> [Exercise instructions]: Could the records below please be retyped exactly, with their pictures left out?

%%

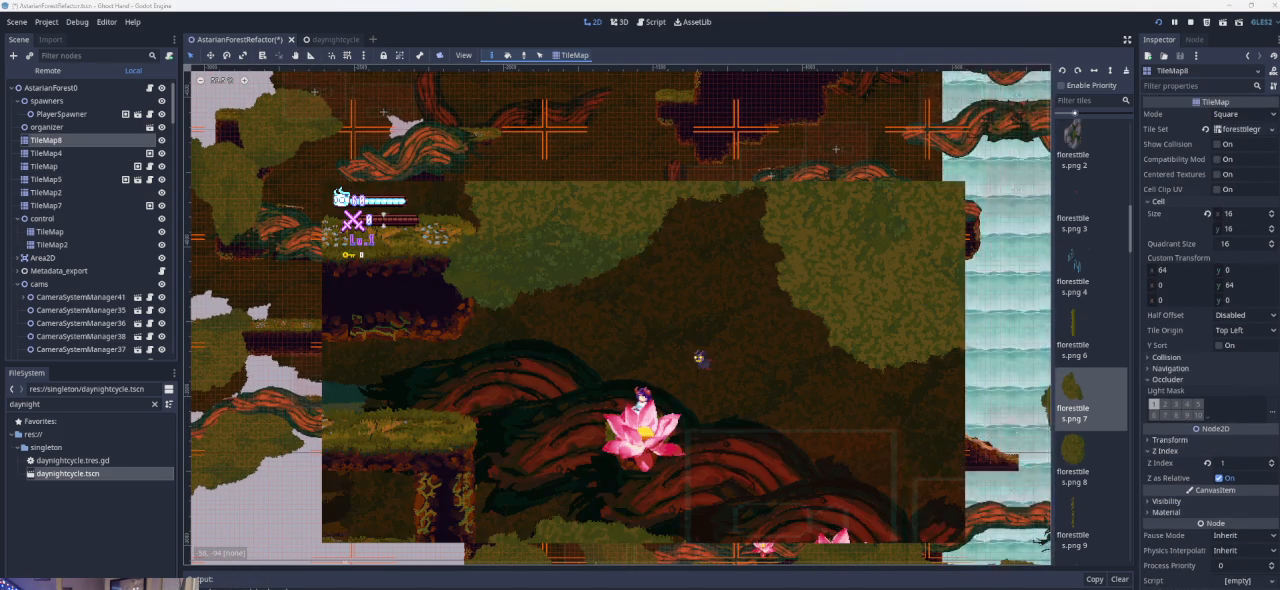
Gameplay with a controller (PlayStation layout); each line is a JSON object with the inputs held at the frame after it. "events" lists button and stick changes between this image and that frame as [ms after this image, input, new state], when the widget could be followed in between. Not read: right_stick.
{"buttons": [], "left_stick": "right", "events": [[500, "left_stick", "right"]]}
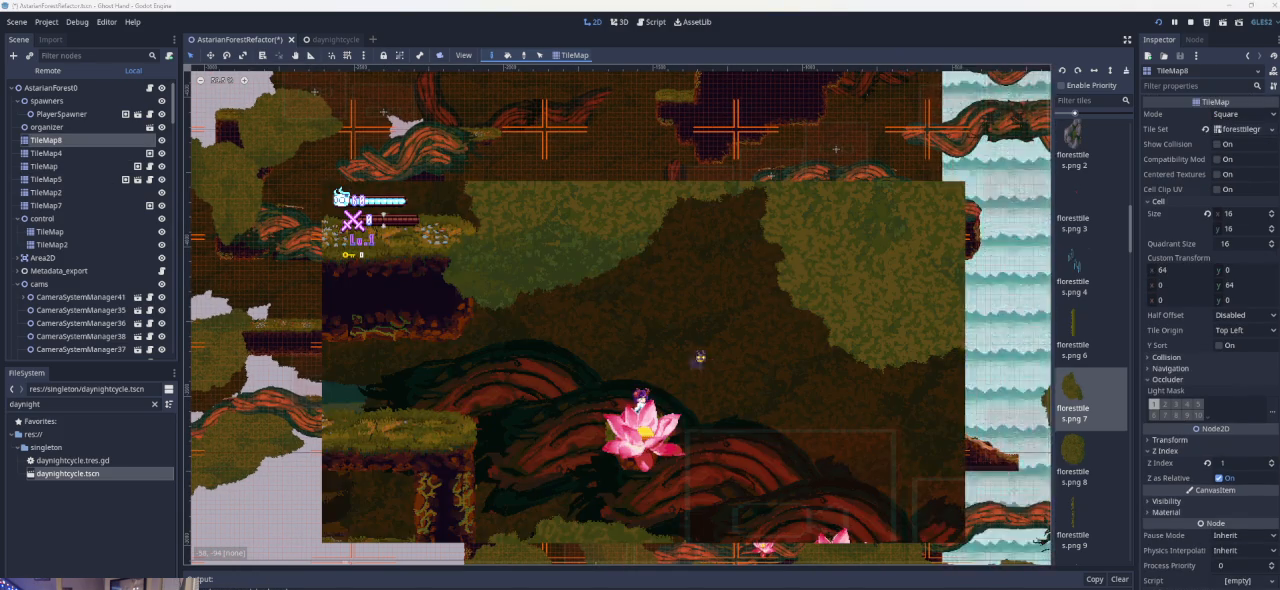
{"buttons": [], "left_stick": "right", "events": [[167, "CROSS", "down"], [400, "CROSS", "up"]]}
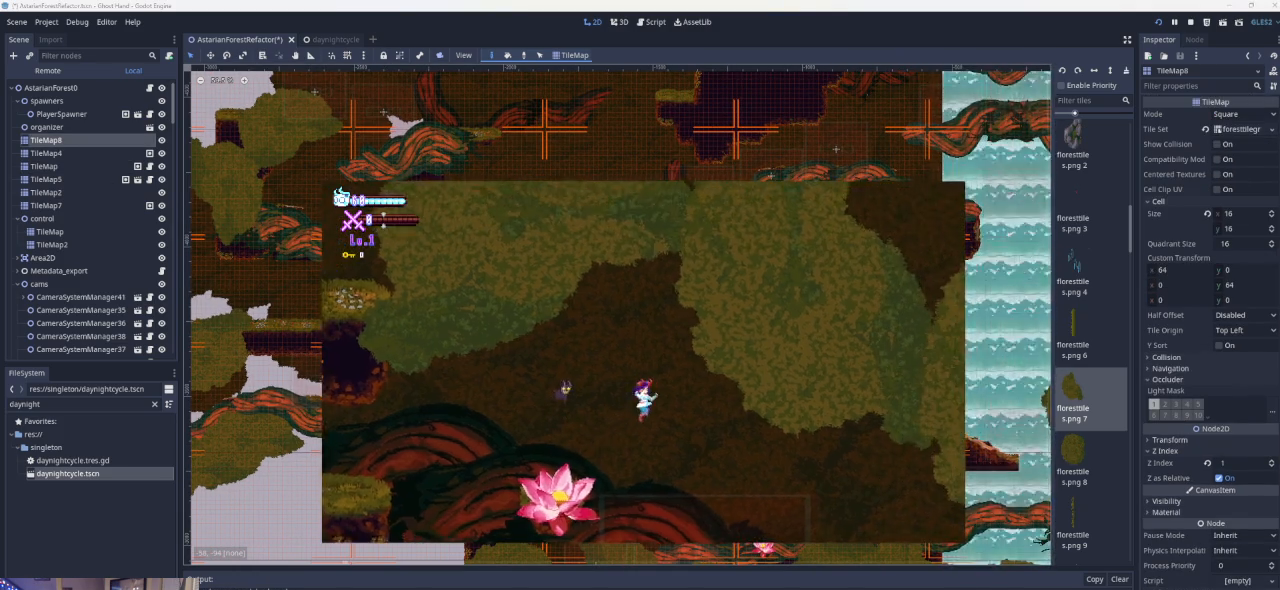
{"buttons": [], "left_stick": "down-right", "events": [[433, "left_stick", "down-right"]]}
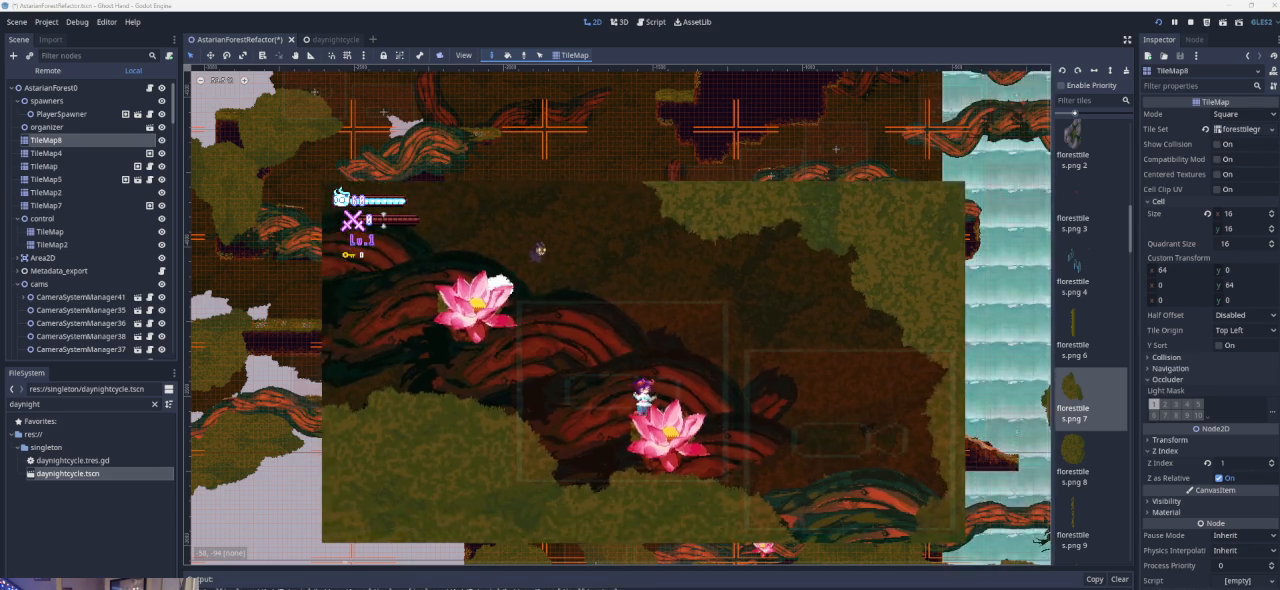
{"buttons": [], "left_stick": "center", "events": [[33, "left_stick", "center"], [233, "CROSS", "down"], [367, "CROSS", "up"]]}
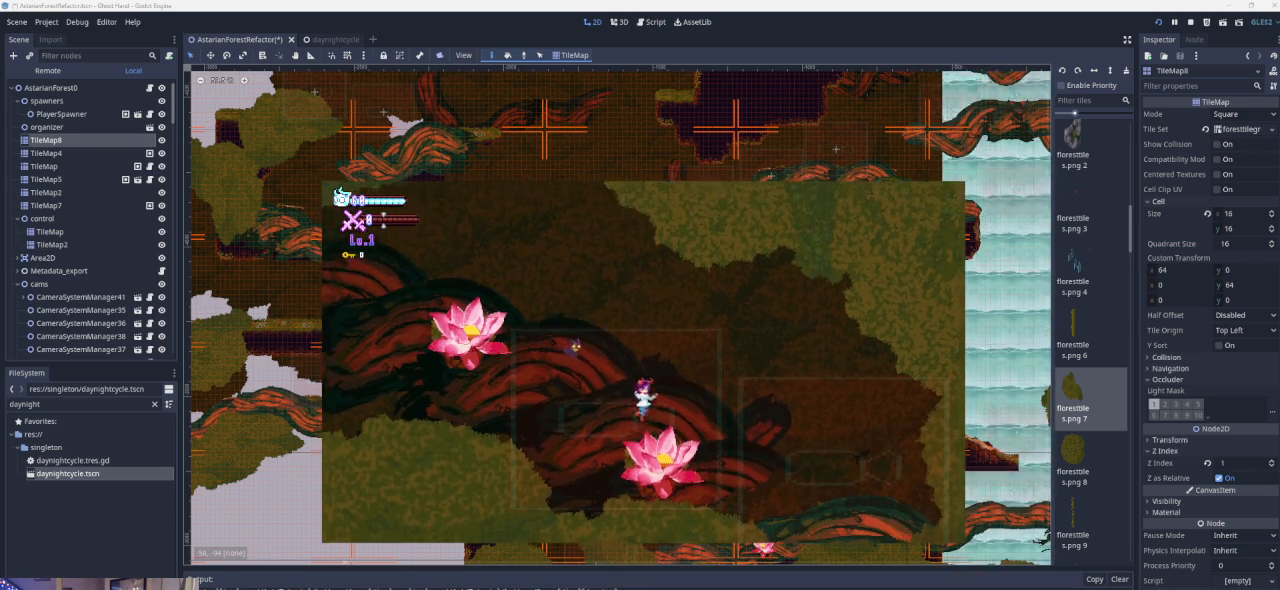
{"buttons": [], "left_stick": "center", "events": [[67, "left_stick", "right"], [267, "left_stick", "center"]]}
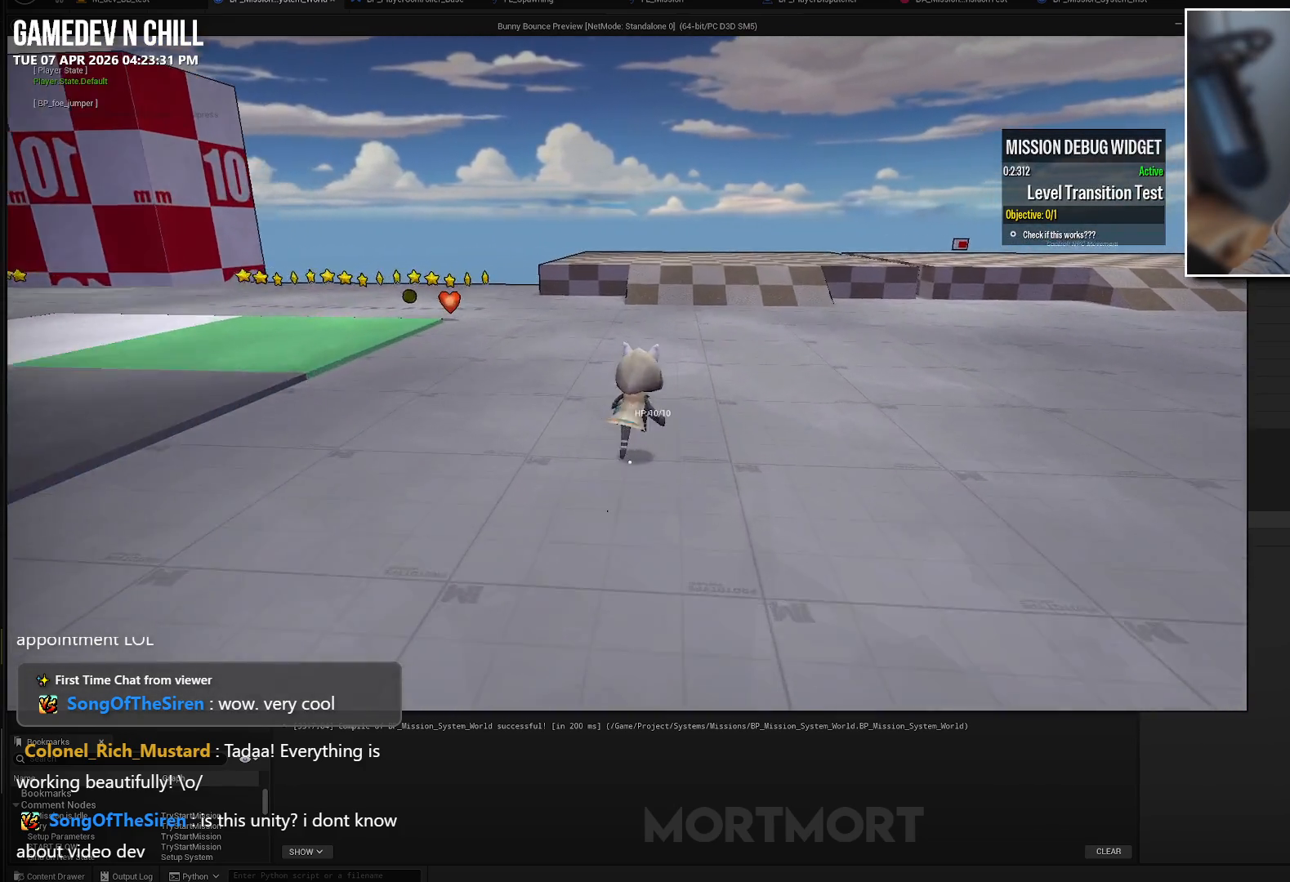
Gameplay with a controller (Xbox layout); each line is a JSON object with the inputs held at the frame after it. "events" lists button and stick changes between this image and that frame as [ms after this image, input, new state], when the widget could be followed in between.
{"buttons": [], "left_stick": "up", "right_stick": "center", "events": []}
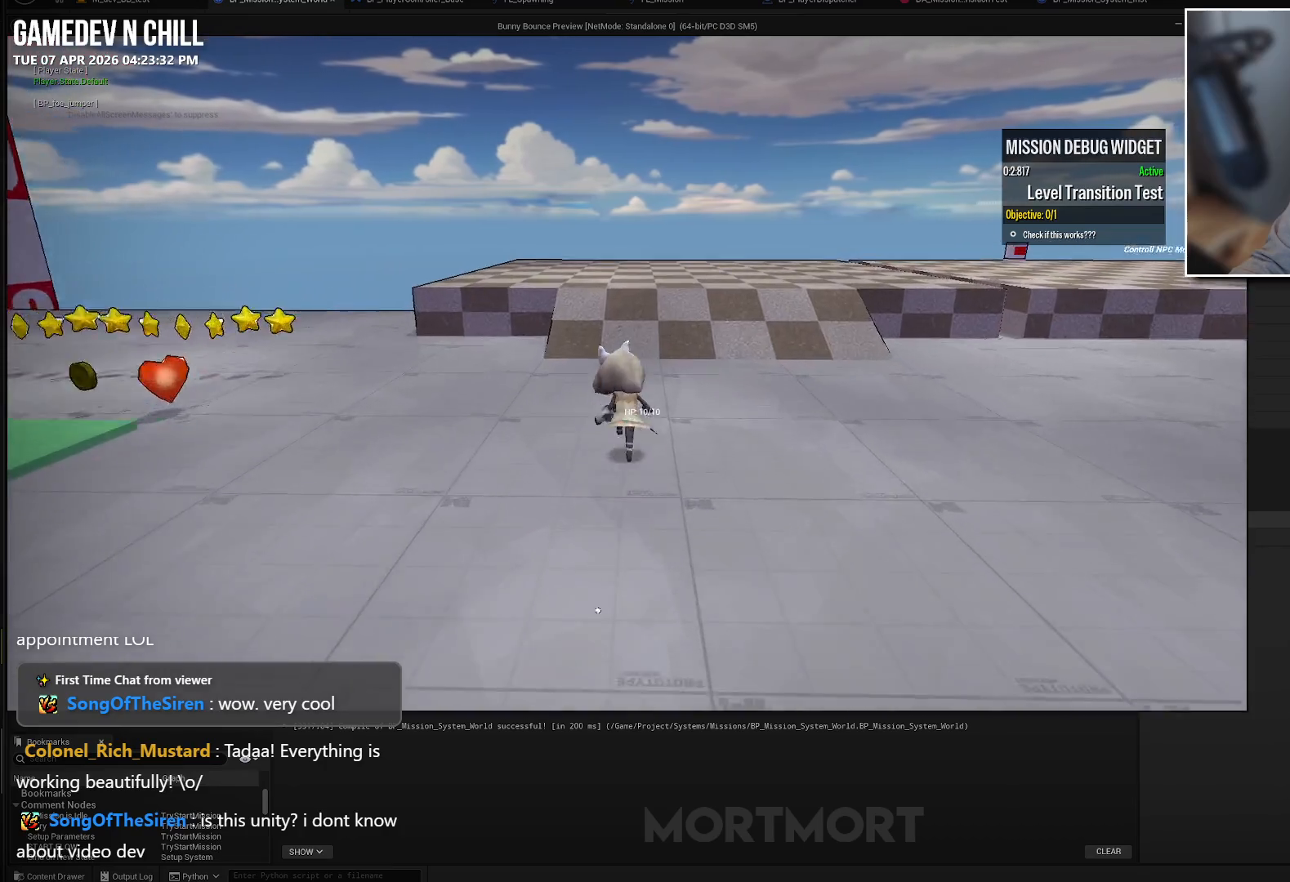
{"buttons": [], "left_stick": "up", "right_stick": "center", "events": []}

%%

> [Problem solution]:
Gameplay with a controller (PlayStation layout); each line is a JSON object with the inputs held at the frame after it. "events" lists button and stick changes between this image and that frame as [ms after this image, input, new state], when the widget could be followed in between. Not read: right_stick.
{"buttons": [], "left_stick": "right", "events": [[500, "left_stick", "right"]]}
{"buttons": [], "left_stick": "right", "events": [[167, "CROSS", "down"], [400, "CROSS", "up"]]}
{"buttons": [], "left_stick": "down-right", "events": [[433, "left_stick", "down-right"]]}
{"buttons": [], "left_stick": "center", "events": [[33, "left_stick", "center"], [233, "CROSS", "down"], [367, "CROSS", "up"]]}
{"buttons": [], "left_stick": "center", "events": [[67, "left_stick", "right"], [267, "left_stick", "center"]]}
Gameplay with a controller (Xbox layout); each line is a JSON object with the inputs held at the frame after it. "events" lists button and stick changes between this image and that frame as [ms after this image, input, new state], when the widget could be followed in between.
{"buttons": [], "left_stick": "up", "right_stick": "center", "events": []}
{"buttons": [], "left_stick": "up", "right_stick": "center", "events": []}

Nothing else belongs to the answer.